Personal information
- Nationality: British (English)
- Born: 18 March 1956 (age 70) Worthing, England

Sport
- Sport: Athletics
- Event: 400m
- Club: Woodford Green AC

Medal record
Athletics
Representing England
Commonwealth Games
| Gold medal – first place | 1982 Brisbane | 4 x 400m relay |

= Steve Scutt =

English sprinter (born 1956)

Steven Scutt (born 18 March 1956) is an English sprinter. He won a gold medal for England in the 4x400m relay at the 1982 Commonwealth Games held in Brisbane, Australia.

== Biography ==
Scutt, a member of the Woodford Green Athletics Club, was a twice United Kingdom National champion after winning the 1979 UK Athletics Championships and the 1981 UK Athletics Championships over 400 metres.

He finished third behind Rod Milne at the 1980 AAA Championships.

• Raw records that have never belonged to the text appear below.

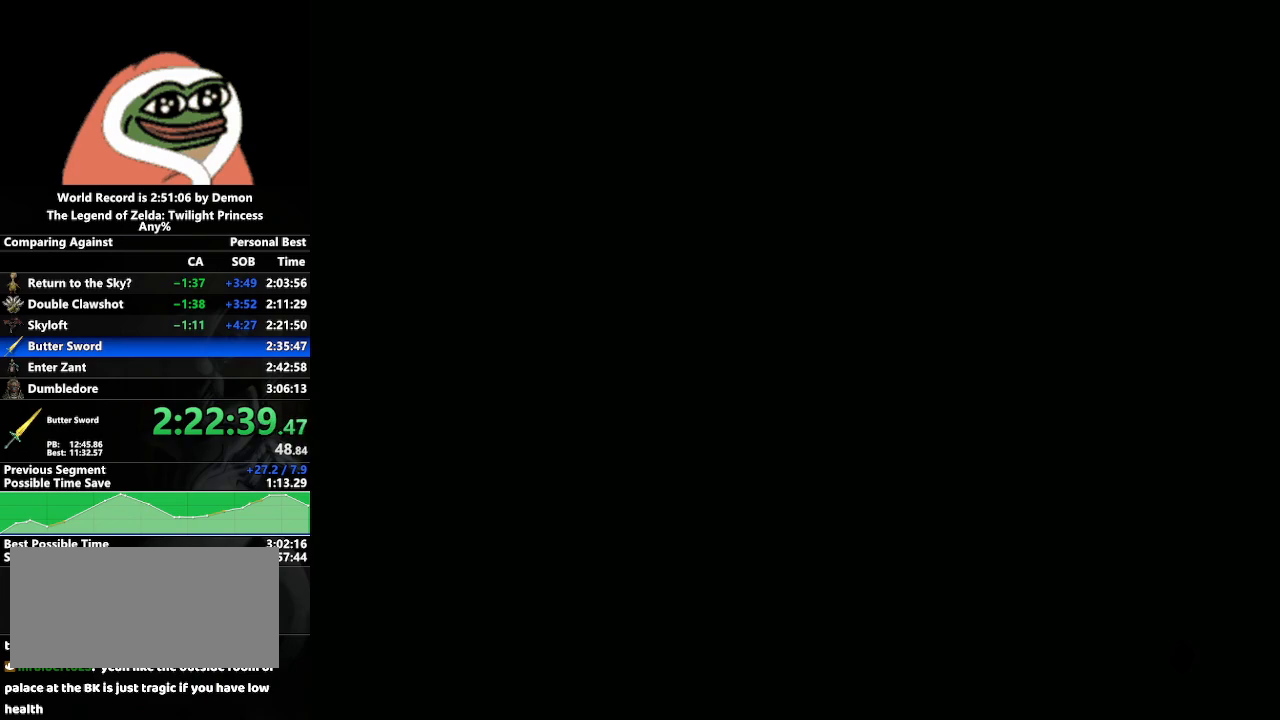
{"buttons": [], "left_stick": "down-right", "right_stick": "center", "events": [[333, "left_stick", "down-right"]]}
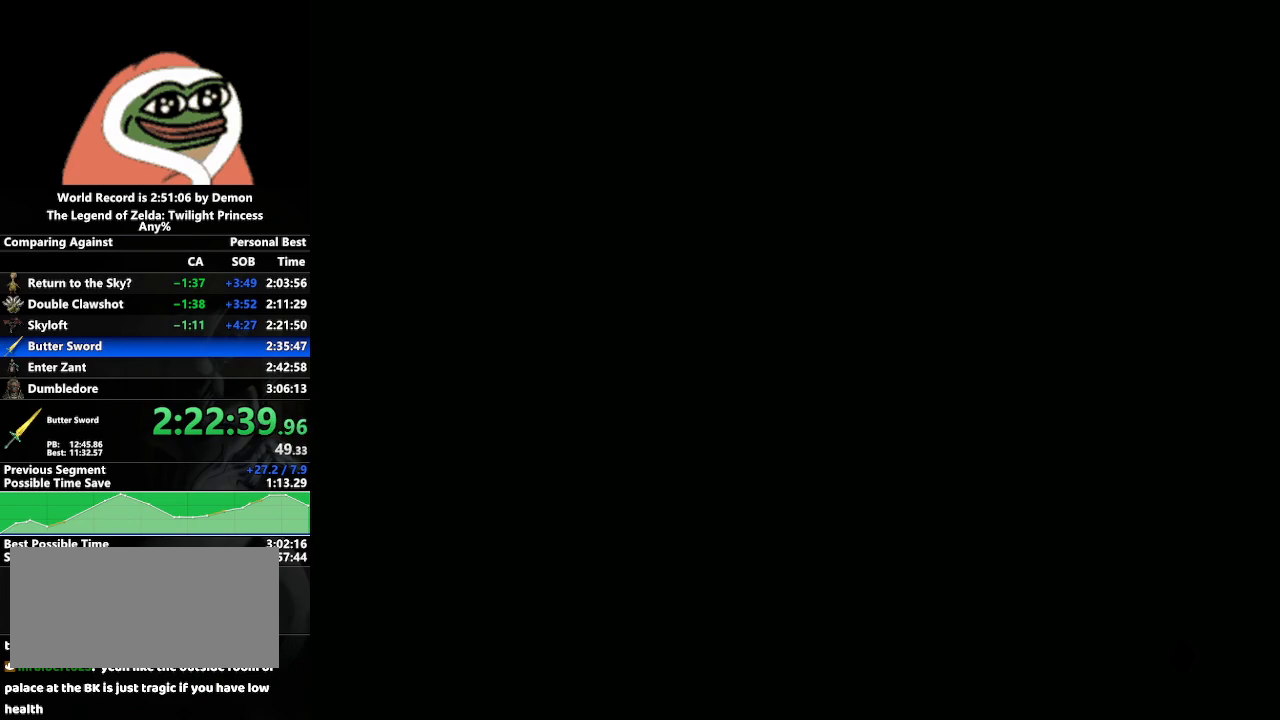
{"buttons": [], "left_stick": "left", "right_stick": "center", "events": [[67, "left_stick", "center"], [500, "left_stick", "left"]]}
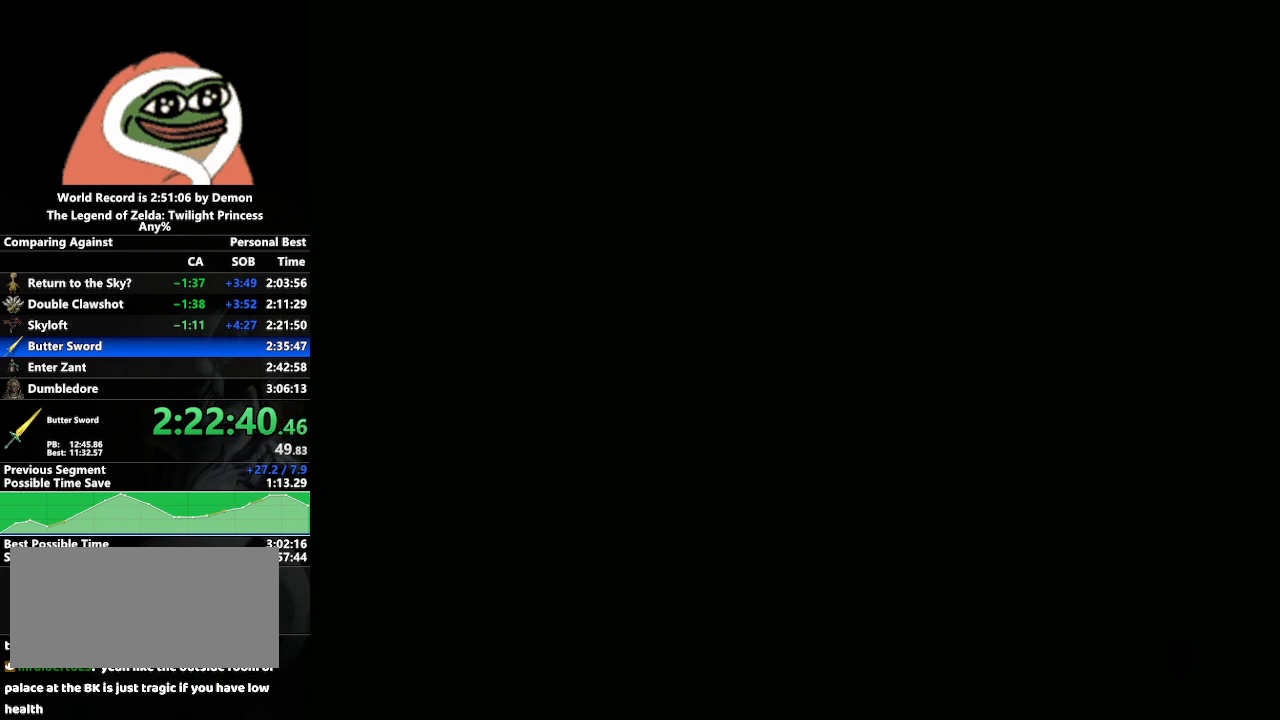
{"buttons": [], "left_stick": "down-right", "right_stick": "center", "events": [[250, "left_stick", "center"], [467, "left_stick", "down-right"]]}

He represented England and won a gold medal with Garry Cook, Phil Brown and Todd Bennett, in the 4x400m relay, at the 1982 Commonwealth Games in Brisbane, Queensland, Australia. He also competed in the 400 metres individual event where he progressed to the semi-finals.

== Personal life ==
He married fellow international athlete Michelle Scutt in 1980. In 2009, he was sentenced to 30 months in prison for fraud after misappropriating the money entrusted to him for developing and marketing an energy drink.